Jack writes about his hottest MotoGP ride yet, and how he’s making use of a rare week in Australia between races.
Yes, I know, I’m late … This was supposed to be a wrap-up after the race in Thailand, and it is – it’s just a bit later than usual. My excuse: there’s been a bit on this week. I went from the race at Buriram on Sunday straight back home to Townsville and have been working on my place here pretty much ever since, doing up the house, building sheds and what not. It’s pretty rare to get some time at home in the season, so it’s been great to be here.
But back to Thailand. You saw the temperatures we had up there – the track temps were in the mid-to-high 50s at times – and it was pretty brutal, a really long and hot race. It felt worse than Malaysia to be honest, and Malaysia is usually as hot as it gets riding a MotoGP bike. The humidity was there like Malaysia, but Thailand was way hotter than Malaysia ever gets. One lap into any run we did on track, and you were sweating it up – leathers, helmet and a boiling hot bike isn’t any way to stay cool. Forty minutes of racing around there on Sunday took a lot out of all of us.
The race itself, having a Grand Prix in Thailand for the first time, was a winner in my eyes. The crowds were huge, more than 100,000 people on race day, and I was surprised as to how many Aussies were there, which I definitely appreciated.
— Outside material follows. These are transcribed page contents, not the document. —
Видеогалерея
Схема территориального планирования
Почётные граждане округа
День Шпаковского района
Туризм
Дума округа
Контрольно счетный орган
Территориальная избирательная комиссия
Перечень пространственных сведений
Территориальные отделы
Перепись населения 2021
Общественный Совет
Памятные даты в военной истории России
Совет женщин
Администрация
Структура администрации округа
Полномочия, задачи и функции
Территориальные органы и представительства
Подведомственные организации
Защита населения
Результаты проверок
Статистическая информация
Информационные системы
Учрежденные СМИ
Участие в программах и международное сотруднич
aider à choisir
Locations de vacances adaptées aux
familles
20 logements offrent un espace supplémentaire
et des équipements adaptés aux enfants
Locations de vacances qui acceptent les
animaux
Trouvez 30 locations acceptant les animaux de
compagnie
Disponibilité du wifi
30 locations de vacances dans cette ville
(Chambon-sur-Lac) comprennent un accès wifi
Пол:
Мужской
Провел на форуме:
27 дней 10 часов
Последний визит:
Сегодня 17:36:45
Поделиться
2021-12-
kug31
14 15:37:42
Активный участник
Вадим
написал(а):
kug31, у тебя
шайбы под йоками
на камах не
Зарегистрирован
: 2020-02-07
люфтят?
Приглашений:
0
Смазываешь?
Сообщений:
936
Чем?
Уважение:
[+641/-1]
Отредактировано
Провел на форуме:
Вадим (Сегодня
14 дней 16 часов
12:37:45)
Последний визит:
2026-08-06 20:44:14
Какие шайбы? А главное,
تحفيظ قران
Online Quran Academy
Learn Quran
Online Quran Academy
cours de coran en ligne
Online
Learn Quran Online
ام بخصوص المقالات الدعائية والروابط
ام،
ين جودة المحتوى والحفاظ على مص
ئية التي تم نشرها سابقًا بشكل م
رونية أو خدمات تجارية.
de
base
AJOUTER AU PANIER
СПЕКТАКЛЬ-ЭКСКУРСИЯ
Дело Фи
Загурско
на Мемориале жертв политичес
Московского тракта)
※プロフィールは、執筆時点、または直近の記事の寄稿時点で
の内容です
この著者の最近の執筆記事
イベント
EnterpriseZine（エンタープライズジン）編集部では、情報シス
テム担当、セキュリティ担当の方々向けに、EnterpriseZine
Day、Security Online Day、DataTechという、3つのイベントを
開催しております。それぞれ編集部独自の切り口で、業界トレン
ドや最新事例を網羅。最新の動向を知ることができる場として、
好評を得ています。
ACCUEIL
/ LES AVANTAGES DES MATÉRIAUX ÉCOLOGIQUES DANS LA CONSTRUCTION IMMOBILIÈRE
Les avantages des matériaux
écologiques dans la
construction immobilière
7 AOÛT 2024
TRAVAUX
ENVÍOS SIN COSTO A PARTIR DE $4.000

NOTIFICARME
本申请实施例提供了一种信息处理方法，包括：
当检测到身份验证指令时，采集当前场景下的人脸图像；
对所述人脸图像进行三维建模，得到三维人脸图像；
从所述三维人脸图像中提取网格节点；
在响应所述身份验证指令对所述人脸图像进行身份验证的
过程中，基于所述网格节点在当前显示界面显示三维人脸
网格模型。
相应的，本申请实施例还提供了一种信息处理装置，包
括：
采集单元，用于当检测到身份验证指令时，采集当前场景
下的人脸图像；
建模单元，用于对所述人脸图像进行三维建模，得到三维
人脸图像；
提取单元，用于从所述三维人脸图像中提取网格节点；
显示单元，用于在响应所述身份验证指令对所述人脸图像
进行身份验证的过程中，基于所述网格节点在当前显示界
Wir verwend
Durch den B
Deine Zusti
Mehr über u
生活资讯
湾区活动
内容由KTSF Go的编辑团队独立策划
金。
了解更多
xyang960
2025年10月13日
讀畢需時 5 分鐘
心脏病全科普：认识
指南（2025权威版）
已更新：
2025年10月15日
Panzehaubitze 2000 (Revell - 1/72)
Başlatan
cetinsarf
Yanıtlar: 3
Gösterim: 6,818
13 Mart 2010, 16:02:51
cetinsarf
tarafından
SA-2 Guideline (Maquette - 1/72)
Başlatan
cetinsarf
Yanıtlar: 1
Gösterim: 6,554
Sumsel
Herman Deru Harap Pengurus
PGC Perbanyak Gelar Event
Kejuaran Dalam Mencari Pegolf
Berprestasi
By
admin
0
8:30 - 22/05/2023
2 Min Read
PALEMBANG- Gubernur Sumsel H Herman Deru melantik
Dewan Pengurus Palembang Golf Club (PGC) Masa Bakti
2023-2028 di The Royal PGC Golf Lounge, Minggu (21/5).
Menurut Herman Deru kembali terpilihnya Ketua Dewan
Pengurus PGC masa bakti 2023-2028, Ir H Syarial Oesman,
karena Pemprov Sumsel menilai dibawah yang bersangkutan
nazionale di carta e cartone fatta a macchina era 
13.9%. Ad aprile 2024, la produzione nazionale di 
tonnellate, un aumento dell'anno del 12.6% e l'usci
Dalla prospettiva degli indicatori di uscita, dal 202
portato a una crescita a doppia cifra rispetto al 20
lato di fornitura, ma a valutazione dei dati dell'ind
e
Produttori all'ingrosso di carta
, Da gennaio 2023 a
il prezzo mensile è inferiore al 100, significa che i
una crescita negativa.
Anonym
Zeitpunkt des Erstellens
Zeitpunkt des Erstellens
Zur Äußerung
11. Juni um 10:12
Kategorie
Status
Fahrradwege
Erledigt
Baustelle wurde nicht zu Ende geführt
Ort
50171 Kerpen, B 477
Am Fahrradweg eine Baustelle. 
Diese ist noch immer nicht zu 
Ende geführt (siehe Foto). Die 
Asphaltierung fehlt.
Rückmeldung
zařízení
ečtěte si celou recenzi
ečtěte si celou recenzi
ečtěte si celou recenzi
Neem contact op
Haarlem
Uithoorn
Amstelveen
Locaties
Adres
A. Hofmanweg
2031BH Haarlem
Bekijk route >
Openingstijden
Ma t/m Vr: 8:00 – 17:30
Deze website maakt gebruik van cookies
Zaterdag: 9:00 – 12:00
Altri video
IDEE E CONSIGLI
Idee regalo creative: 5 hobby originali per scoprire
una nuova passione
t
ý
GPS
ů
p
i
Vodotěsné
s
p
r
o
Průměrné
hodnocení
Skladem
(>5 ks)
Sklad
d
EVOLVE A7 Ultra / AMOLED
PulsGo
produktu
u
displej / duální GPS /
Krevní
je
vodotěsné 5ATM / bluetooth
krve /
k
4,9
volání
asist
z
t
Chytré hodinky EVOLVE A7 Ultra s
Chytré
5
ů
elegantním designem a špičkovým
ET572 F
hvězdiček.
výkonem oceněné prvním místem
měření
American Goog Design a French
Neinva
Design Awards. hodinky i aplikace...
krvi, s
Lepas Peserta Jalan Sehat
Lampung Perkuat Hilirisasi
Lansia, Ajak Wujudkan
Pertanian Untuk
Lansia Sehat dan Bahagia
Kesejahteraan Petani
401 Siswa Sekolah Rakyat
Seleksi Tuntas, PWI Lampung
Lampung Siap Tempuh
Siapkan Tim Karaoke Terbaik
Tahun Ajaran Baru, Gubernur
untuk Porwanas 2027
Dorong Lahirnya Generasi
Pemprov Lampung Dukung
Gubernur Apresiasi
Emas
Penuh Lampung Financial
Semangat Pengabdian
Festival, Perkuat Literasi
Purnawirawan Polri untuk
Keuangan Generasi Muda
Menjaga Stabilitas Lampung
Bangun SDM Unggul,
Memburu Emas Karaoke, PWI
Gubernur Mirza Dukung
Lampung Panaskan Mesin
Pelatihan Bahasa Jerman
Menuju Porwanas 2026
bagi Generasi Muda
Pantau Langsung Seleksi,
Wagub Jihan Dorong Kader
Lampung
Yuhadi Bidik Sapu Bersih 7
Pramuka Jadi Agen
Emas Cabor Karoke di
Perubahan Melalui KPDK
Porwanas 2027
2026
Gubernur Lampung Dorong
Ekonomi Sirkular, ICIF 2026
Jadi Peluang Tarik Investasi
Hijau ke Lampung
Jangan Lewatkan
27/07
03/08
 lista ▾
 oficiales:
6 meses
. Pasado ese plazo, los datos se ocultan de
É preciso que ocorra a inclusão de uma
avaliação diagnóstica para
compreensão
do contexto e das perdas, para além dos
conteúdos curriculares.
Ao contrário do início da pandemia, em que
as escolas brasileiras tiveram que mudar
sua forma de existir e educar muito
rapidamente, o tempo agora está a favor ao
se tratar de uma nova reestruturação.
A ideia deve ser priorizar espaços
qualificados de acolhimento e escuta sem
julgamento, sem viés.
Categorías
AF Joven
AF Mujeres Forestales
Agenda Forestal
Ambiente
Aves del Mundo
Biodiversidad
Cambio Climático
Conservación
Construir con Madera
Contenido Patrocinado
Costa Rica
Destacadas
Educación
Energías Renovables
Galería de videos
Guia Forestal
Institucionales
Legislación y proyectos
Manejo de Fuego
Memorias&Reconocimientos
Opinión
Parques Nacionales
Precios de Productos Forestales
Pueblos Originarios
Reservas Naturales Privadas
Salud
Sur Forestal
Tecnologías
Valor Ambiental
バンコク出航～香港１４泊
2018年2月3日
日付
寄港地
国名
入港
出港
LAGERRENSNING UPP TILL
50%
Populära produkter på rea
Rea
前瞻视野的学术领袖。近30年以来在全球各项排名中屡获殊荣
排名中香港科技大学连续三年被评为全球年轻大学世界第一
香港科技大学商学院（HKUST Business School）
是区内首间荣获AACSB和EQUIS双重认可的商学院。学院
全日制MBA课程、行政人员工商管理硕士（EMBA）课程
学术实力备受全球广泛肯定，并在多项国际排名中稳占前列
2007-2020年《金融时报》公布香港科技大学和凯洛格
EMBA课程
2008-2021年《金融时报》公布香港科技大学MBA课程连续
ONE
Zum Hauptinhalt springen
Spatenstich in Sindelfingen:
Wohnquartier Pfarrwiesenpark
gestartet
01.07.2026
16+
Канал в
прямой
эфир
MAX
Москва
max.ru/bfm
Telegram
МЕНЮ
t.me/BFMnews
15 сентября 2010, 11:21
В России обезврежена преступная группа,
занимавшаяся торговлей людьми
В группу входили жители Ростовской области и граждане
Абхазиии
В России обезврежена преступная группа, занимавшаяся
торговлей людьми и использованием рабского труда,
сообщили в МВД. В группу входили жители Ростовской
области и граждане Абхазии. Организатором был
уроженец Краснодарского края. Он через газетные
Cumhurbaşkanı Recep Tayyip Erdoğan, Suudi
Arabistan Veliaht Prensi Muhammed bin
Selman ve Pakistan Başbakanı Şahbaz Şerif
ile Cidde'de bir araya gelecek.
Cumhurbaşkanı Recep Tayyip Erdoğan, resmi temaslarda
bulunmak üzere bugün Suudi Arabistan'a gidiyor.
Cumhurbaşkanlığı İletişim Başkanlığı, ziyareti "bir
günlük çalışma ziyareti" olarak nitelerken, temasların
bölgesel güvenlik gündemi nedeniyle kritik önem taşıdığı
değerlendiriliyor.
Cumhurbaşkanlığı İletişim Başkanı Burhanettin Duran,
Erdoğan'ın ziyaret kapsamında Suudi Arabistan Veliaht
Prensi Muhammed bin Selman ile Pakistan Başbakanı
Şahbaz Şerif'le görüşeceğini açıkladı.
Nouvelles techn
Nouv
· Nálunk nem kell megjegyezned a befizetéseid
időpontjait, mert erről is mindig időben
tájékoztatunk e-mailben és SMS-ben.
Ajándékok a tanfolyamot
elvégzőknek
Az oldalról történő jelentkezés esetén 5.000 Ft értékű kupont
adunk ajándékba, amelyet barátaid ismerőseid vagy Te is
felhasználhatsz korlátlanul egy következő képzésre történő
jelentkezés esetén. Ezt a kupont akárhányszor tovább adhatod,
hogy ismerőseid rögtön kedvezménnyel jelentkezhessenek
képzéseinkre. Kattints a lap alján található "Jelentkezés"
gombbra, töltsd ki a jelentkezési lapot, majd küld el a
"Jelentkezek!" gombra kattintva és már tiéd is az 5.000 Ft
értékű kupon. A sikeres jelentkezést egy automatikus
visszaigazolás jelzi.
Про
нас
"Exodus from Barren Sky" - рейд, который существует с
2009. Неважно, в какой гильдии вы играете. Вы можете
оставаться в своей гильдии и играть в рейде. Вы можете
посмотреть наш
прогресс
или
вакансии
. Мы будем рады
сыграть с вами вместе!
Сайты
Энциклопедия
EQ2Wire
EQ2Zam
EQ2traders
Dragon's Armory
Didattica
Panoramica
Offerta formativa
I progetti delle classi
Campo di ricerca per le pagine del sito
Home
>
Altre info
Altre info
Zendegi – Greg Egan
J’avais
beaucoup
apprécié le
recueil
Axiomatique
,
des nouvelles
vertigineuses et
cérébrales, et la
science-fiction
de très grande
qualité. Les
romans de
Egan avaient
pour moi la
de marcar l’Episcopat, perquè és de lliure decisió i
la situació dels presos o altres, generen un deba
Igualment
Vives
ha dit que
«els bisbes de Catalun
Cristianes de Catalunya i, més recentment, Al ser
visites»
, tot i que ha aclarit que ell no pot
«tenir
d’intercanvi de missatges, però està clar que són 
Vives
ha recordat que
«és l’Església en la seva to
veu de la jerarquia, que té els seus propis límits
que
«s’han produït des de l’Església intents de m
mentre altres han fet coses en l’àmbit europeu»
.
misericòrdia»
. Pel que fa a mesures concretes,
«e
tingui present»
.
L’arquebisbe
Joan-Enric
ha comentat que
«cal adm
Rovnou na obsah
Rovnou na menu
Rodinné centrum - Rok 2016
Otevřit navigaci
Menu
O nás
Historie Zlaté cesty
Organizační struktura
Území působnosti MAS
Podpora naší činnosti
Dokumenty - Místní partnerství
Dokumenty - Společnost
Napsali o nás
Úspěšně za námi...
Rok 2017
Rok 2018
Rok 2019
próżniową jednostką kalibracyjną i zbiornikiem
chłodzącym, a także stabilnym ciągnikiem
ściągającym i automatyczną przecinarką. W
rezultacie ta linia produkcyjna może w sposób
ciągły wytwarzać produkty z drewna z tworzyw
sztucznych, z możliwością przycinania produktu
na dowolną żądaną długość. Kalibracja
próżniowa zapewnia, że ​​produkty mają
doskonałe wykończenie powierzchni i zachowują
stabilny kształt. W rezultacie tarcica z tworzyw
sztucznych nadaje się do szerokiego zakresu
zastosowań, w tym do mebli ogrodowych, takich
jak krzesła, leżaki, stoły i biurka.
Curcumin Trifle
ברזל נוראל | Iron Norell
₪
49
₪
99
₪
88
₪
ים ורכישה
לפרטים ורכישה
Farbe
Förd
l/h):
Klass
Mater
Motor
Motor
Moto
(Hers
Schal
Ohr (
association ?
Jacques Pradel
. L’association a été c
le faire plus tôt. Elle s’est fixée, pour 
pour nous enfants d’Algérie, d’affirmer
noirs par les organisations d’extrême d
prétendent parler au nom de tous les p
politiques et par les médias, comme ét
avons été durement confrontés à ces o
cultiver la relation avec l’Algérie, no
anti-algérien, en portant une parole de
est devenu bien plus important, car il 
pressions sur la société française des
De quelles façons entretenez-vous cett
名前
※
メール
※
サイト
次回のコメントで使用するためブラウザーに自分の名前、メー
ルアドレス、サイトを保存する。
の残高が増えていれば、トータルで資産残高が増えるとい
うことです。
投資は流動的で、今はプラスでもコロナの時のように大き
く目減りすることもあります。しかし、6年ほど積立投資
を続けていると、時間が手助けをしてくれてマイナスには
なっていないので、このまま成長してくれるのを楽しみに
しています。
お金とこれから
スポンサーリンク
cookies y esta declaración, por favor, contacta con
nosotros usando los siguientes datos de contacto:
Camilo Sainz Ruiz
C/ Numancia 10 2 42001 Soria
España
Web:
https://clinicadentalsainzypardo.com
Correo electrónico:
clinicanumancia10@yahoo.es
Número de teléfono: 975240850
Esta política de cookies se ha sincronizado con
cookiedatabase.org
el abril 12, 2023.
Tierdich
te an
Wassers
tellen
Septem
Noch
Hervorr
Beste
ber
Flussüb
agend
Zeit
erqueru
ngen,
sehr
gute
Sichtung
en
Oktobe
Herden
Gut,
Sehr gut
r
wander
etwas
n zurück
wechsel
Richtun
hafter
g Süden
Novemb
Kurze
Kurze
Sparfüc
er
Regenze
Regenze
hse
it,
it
I guess it’s not all that far for Australians to go to, but I was wondering how big the crowd would be when you think the circuit is 400km or so from Bangkok. But the town nearby, Buriram, is a decent size and catered pretty good for the number of people who were there with hotels and all of that. So, definitely a good addition to the calendar, and the track facilities and everything around it were first-class. The track itself … it had its good and bad points. The first part of the lap was a bit dull really with the two long straights, but the back part, where it kind of funnels into a heap of corners that are coming at you one after the other, I enjoyed that part.
Finishing 10th, the same place I started from, was OK – let’s say a pass mark. I was one of only four of five of us riders who raced the medium front tyre, which was maybe a question-mark because of how hot it was. But in the end, it was the rear tyre that I had troubles with. I was up to eighth and only a couple of seconds off the front guys just after the halfway stage of the race, and things were looking good as I could stay with them. But I probably burned the rear tyre up too much too early, and I had to back right off in the last part of the race, the two left-handers at Turns 5 and 6 were pretty tricky with a worn tyre on the left side. I’d lose time there, gain it in other spots, lose it there the next lap … it was back and forth, back and forth. Frustrating, but I had to have a go.
We’ve got four races left now with Japan, Australia, Malaysia and Valencia, and I did pretty well at the last three of those last year after I missed Motegi when I broke my leg. I said at the start of the season that I wanted to finish top 10 in the championship, but (Alex) Rins is 10th and going well at the moment. He’s 28 points ahead of me, which is a lot. Tenth in Thailand got me up to 74 points, so the aim is 100 before the end of the season, which would be the best season I’ve had. Where that leaves me in the championship, we’ll see. I’ve got some good speed back the past two or three races and we’re leading into tracks that I like and have done well at, so I’m looking forward to getting to them on the Ducati for the first time.
Right, better get back to fixing up my place, there’s a lot to do before I head to Japan on Tuesday … I’ll speak to you next from there.